*Available data*:
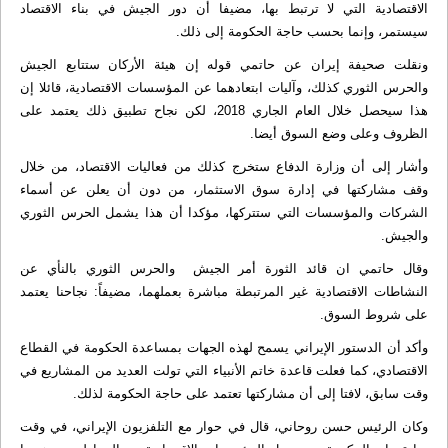
الاقتصادية التي لا ترتبط بها، مضيفا أن دور الجيش في بناء الاقتصاد
سيستمر، وإنما بحسب حاجة الحكومة إلى ذلك.
ونقلت صحيفة إيران عن حاتمي قوله إن هيئة الأركان ستتابع الجيش
والحرس الثوري كذلك، وآليات ابتعادهما عن المؤسسات الاقتصادية، قائلا إن
هذا سيحصل خلال العام الجاري 2018، لكن نجاح تطبيق ذلك يعتمد على
الظروف وعلى وضع السوق أيضا.
وأشار إلى أن وزارة الدفاع ستخرج كذلك من فعاليات الاقتصاد، من خلال
وقف مشاركتها في إدارة سوق الاستثمار، من دون أن يعلن عن أسماء
الشركات والمؤسسات التي ستتركها، مؤكدا أن هذا يشمل الحرس الثوري
والجيش.
وقال حاتمي ان قائد الثورة أمر الجيش والحرس الثوري بالنأي عن
النشاطات الاقتصادية غير المرتبطة مباشرة بعملهما، مضيفاً: نجاحنا يعتمد
على شروط السوق.
وأكد أن الدستور الإيراني يسمح لهذه الجهات بمساعدة الحكومة في القطاع
الاقتصادي، كما فعلت قاعدة خاتم الأنبياء التي تولت العديد من المشاريع في
وقت سابق، لافتا إلى أن مشاركتها تعتمد على حاجة الحكومة لذلك.
وكان الرئيس حسن روحاني، قال في حوار مع التلفزيون الإيراني، في وقت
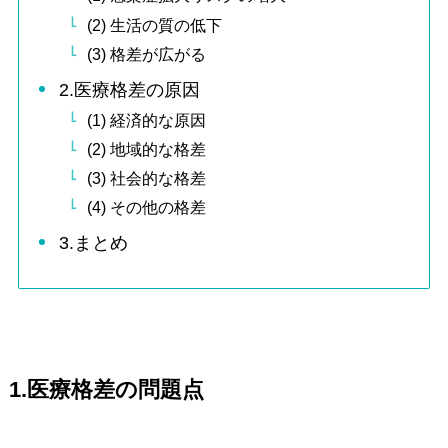
(2) 生活の質の低下
(3) 格差が広がる
2.医療格差の原因
(1) 経済的な原因
(2) 地域的な格差
(3) 社会的な格差
(4) その他の格差
3.まとめ
1.医療格差の問題点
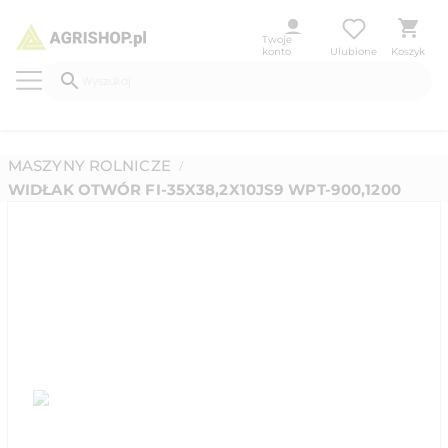
Twoje
konto
Ulubione
Koszyk
MASZYNY ROLNICZE
/
WIDŁAK OTWÓR FI-35X38,2X10JS9 WPT-900,1200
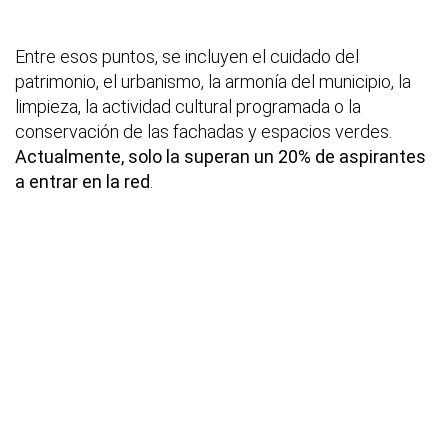
Entre esos puntos, se incluyen el cuidado del
patrimonio, el urbanismo, la armonía del municipio, la
limpieza, la actividad cultural programada o la
conservación de las fachadas y espacios verdes.
Actualmente, solo la superan un 20% de aspirantes
a entrar en la red
.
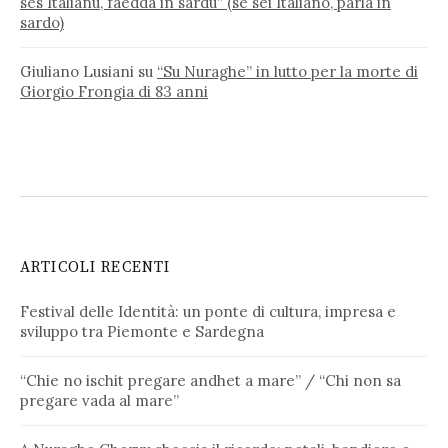
ses Italianu, faedda in sardu” (se sei Italiano, parla in
sardo)
Giuliano Lusiani
su
“Su Nuraghe” in lutto per la morte di
Giorgio Frongia di 83 anni
ARTICOLI RECENTI
Festival delle Identità: un ponte di cultura, impresa e
sviluppo tra Piemonte e Sardegna
“Chie no ischit pregare andhet a mare” / “Chi non sa
pregare vada al mare”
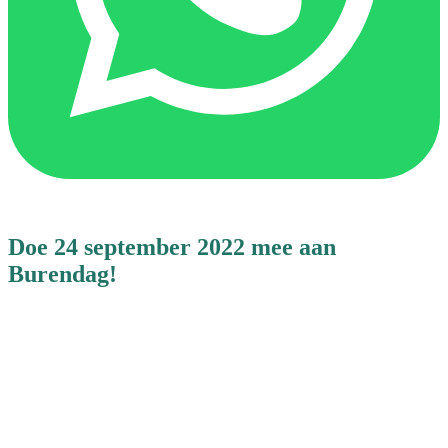
Doe 24 september 2022 mee aan
Burendag!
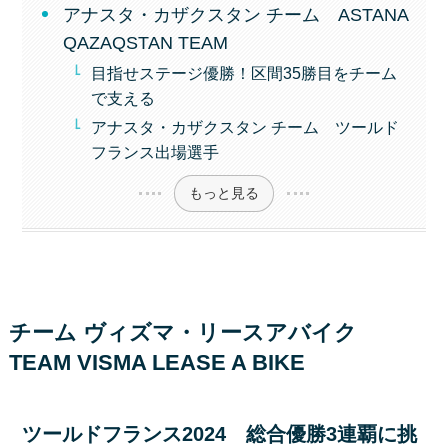
アナスタ・カザクスタン チーム ASTANA
QAZAQSTAN TEAM
目指せステージ優勝！区間35勝目をチーム
で支える
アナスタ・カザクスタン チーム ツールド
フランス出場選手
もっと見る
チーム ヴィズマ・リースアバイク
TEAM VISMA LEASE A BIKE
ツールドフランス2024 総合優勝3連覇に挑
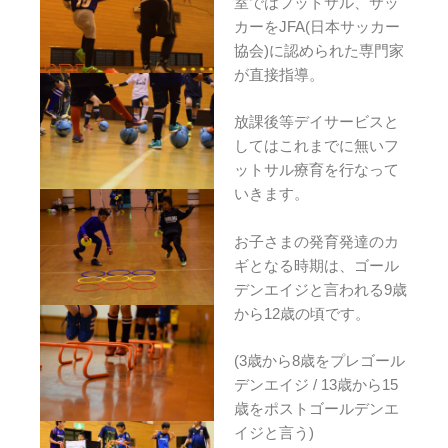
室ではフットサル、サッ
カーをJFA(日本サッカー
協会)に認められた専門家
が直接指導。
放課後等デイサービスと
してはこれまでに無いフ
ットサル療育を行なって
いきます。
お子さまの発育発達のカ
ギとなる時期は、ゴール
デンエイジと言われる9歳
から12歳の頃です。
(3歳から8歳をプレゴール
デンエイジ / 13歳から15
歳をポストゴールデンエ
イジと言う)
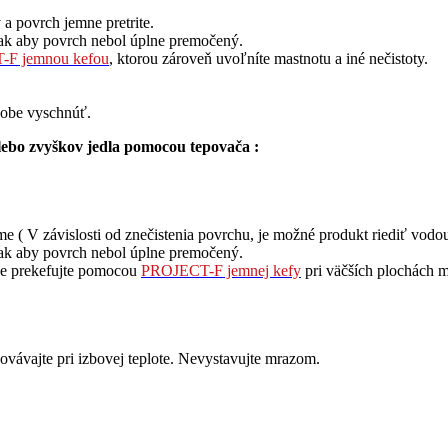
 a povrch jemne pretrite.
 tak aby povrch nebol úplne premočený.
F jemnou kefou
, ktorou zároveň uvoľníte mastnotu a iné nečistoty.
 dobe vyschnúť.
alebo zvyškov jedla pomocou tepovača :
me ( V závislosti od znečistenia povrchu, je možné produkt riediť vodo
 tak aby povrch nebol úplne premočený.
rne prekefujte pomocou
PROJECT-F jemnej kefy
pri väčších plochách 
ávajte pri izbovej teplote. Nevystavujte mrazom.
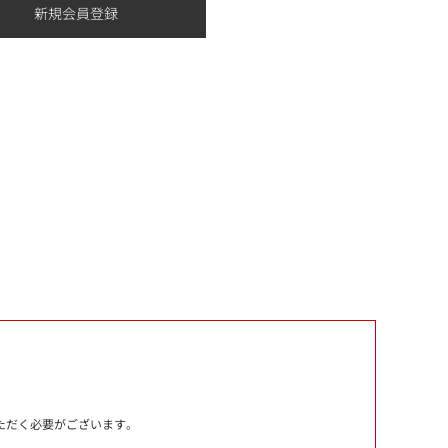
いただく必要がございます。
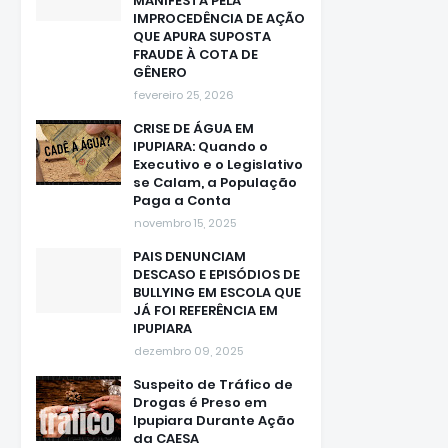
MANIFESTA PELA
IMPROCEDÊNCIA DE AÇÃO
QUE APURA SUPOSTA
FRAUDE À COTA DE
GÊNERO
fevereiro 25, 2026
CRISE DE ÁGUA EM
IPUPIARA: Quando o
Executivo e o Legislativo
se Calam, a População
Paga a Conta
novembro 15, 2025
PAIS DENUNCIAM
DESCASO E EPISÓDIOS DE
BULLYING EM ESCOLA QUE
JÁ FOI REFERÊNCIA EM
IPUPIARA
dezembro 09, 2025
Suspeito de Tráfico de
Drogas é Preso em
Ipupiara Durante Ação
da CAESA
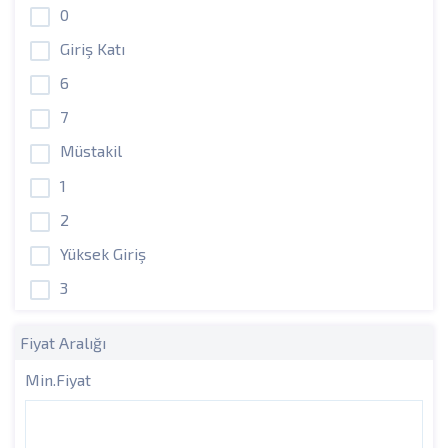
0
Giriş Katı
6
7
Müstakil
1
2
Yüksek Giriş
3
Fiyat Aralığı
Min.Fiyat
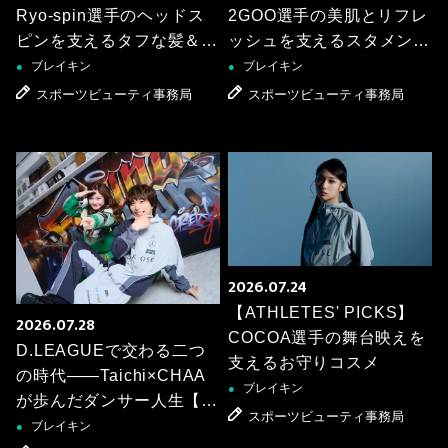
Ryo-spin選手のヘッドス
2GOO選手の美肌とリフレ
ピンを支えるタフな髪＆肌
ッシュを支えるスタメンア
ケア
イテム
ブレイキン
ブレイキン
●
●
スポーツビューティ事務局
スポーツビューティ事務局
2026.07.24
【ATHLETES' PICKS】
2026.07.28
COCOA選手の舞台映えを
D.LEAGUEで交わる二つ
支えるお守りコスメ
の時代――Taichi×CHAA
ブレイキン
●
が歩んだダンサー人生【ス
スポーツビューティ事務局
ペシャル対談】
ブレイキン
●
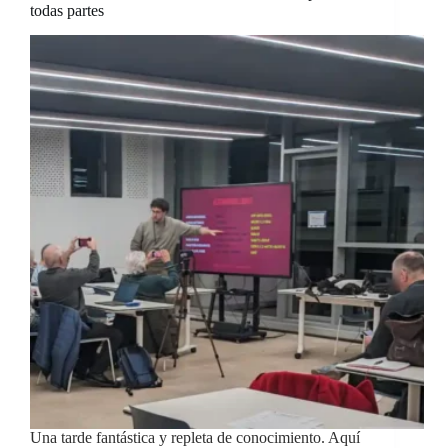
todas partes
Una tarde fantástica y repleta de conocimiento. Aquí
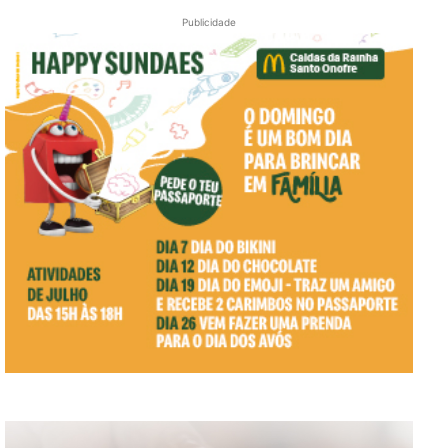
Publicidade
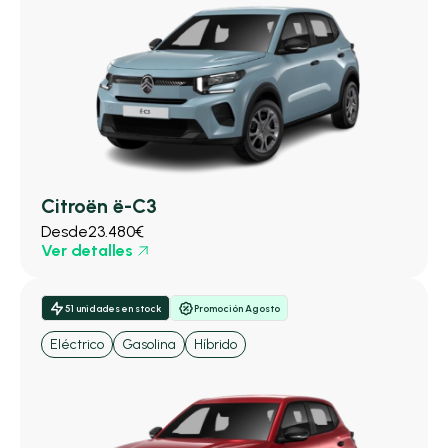
Citroën ë-C3
Desde
23.480€
Ver detalles
51 unidades en stock
Promoción Agosto
Eléctrico
Gasolina
Híbrido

*What you should do*: Leaving aside the images, write out every entry above exactly.

*Result of the exercise*:
الاقتصادية التي لا ترتبط بها، مضيفا أن دور الجيش في بناء الاقتصاد
سيستمر، وإنما بحسب حاجة الحكومة إلى ذلك.
ونقلت صحيفة إيران عن حاتمي قوله إن هيئة الأركان ستتابع الجيش
والحرس الثوري كذلك، وآليات ابتعادهما عن المؤسسات الاقتصادية، قائلا إن
هذا سيحصل خلال العام الجاري 2018، لكن نجاح تطبيق ذلك يعتمد على
الظروف وعلى وضع السوق أيضا.
وأشار إلى أن وزارة الدفاع ستخرج كذلك من فعاليات الاقتصاد، من خلال
وقف مشاركتها في إدارة سوق الاستثمار، من دون أن يعلن عن أسماء
الشركات والمؤسسات التي ستتركها، مؤكدا أن هذا يشمل الحرس الثوري
والجيش.
وقال حاتمي ان قائد الثورة أمر الجيش والحرس الثوري بالنأي عن
النشاطات الاقتصادية غير المرتبطة مباشرة بعملهما، مضيفاً: نجاحنا يعتمد
على شروط السوق.
وأكد أن الدستور الإيراني يسمح لهذه الجهات بمساعدة الحكومة في القطاع
الاقتصادي، كما فعلت قاعدة خاتم الأنبياء التي تولت العديد من المشاريع في
وقت سابق، لافتا إلى أن مشاركتها تعتمد على حاجة الحكومة لذلك.
وكان الرئيس حسن روحاني، قال في حوار مع التلفزيون الإيراني، في وقت
(2) 生活の質の低下
(3) 格差が広がる
2.医療格差の原因
(1) 経済的な原因
(2) 地域的な格差
(3) 社会的な格差
(4) その他の格差
3.まとめ
1.医療格差の問題点
Twoje
konto
Ulubione
Koszyk
MASZYNY ROLNICZE
/
WIDŁAK OTWÓR FI-35X38,2X10JS9 WPT-900,1200
Entre esos puntos, se incluyen el cuidado del
patrimonio, el urbanismo, la armonía del municipio, la
limpieza, la actividad cultural programada o la
conservación de las fachadas y espacios verdes.
Actualmente, solo la superan un 20% de aspirantes
a entrar en la red
.
ses Italianu, faedda in sardu” (se sei Italiano, parla in
sardo)
Giuliano Lusiani
su
“Su Nuraghe” in lutto per la morte di
Giorgio Frongia di 83 anni
ARTICOLI RECENTI
Festival delle Identità: un ponte di cultura, impresa e
sviluppo tra Piemonte e Sardegna
“Chie no ischit pregare andhet a mare” / “Chi non sa
pregare vada al mare”
Doe 24 september 2022 mee aan
Burendag!
アナスタ・カザクスタン チーム ASTANA
QAZAQSTAN TEAM
目指せステージ優勝！区間35勝目をチーム
で支える
アナスタ・カザクスタン チーム ツールド
フランス出場選手
もっと見る
チーム ヴィズマ・リースアバイク
TEAM VISMA LEASE A BIKE
ツールドフランス2024 総合優勝3連覇に挑
室ではフットサル、サッ
カーをJFA(日本サッカー
協会)に認められた専門家
が直接指導。
放課後等デイサービスと
してはこれまでに無いフ
ットサル療育を行なって
いきます。
お子さまの発育発達のカ
ギとなる時期は、ゴール
デンエイジと言われる9歳
から12歳の頃です。
(3歳から8歳をプレゴール
デンエイジ / 13歳から15
歳をポストゴールデンエ
イジと言う)
 a povrch jemne pretrite.
 tak aby povrch nebol úplne premočený.
F jemnou kefou
, ktorou zároveň uvoľníte mastnotu a iné nečistoty.
 dobe vyschnúť.
alebo zvyškov jedla pomocou tepovača :
me ( V závislosti od znečistenia povrchu, je možné produkt riediť vodo
 tak aby povrch nebol úplne premočený.
rne prekefujte pomocou
PROJECT-F jemnej kefy
pri väčších plochách 
ávajte pri izbovej teplote. Nevystavujte mrazom.
いただく必要がございます。
MANIFESTA PELA
IMPROCEDÊNCIA DE AÇÃO
QUE APURA SUPOSTA
FRAUDE À COTA DE
GÊNERO
fevereiro 25, 2026
CRISE DE ÁGUA EM
IPUPIARA: Quando o
Executivo e o Legislativo
se Calam, a População
Paga a Conta
novembro 15, 2025
PAIS DENUNCIAM
DESCASO E EPISÓDIOS DE
BULLYING EM ESCOLA QUE
JÁ FOI REFERÊNCIA EM
IPUPIARA
dezembro 09, 2025
Suspeito de Tráfico de
Drogas é Preso em
Ipupiara Durante Ação
da CAESA
0
Giriş Katı
6
7
Müstakil
1
2
Yüksek Giriş
3
Fiyat Aralığı
Min.Fiyat
Ryo-spin選手のヘッドス
2GOO選手の美肌とリフレ
ピンを支えるタフな髪＆肌
ッシュを支えるスタメンア
ケア
イテム
ブレイキン
ブレイキン
●
●
スポーツビューティ事務局
スポーツビューティ事務局
2026.07.24
【ATHLETES' PICKS】
2026.07.28
COCOA選手の舞台映えを
D.LEAGUEで交わる二つ
支えるお守りコスメ
の時代――Taichi×CHAA
ブレイキン
●
が歩んだダンサー人生【ス
スポーツビューティ事務局
ペシャル対談】
ブレイキン
●
todas partes
Una tarde fantástica y repleta de conocimiento. Aquí
Publicidade
Citroën ë-C3
Desde
23.480€
Ver detalles
51 unidades en stock
Promoción Agosto
Eléctrico
Gasolina
Híbrido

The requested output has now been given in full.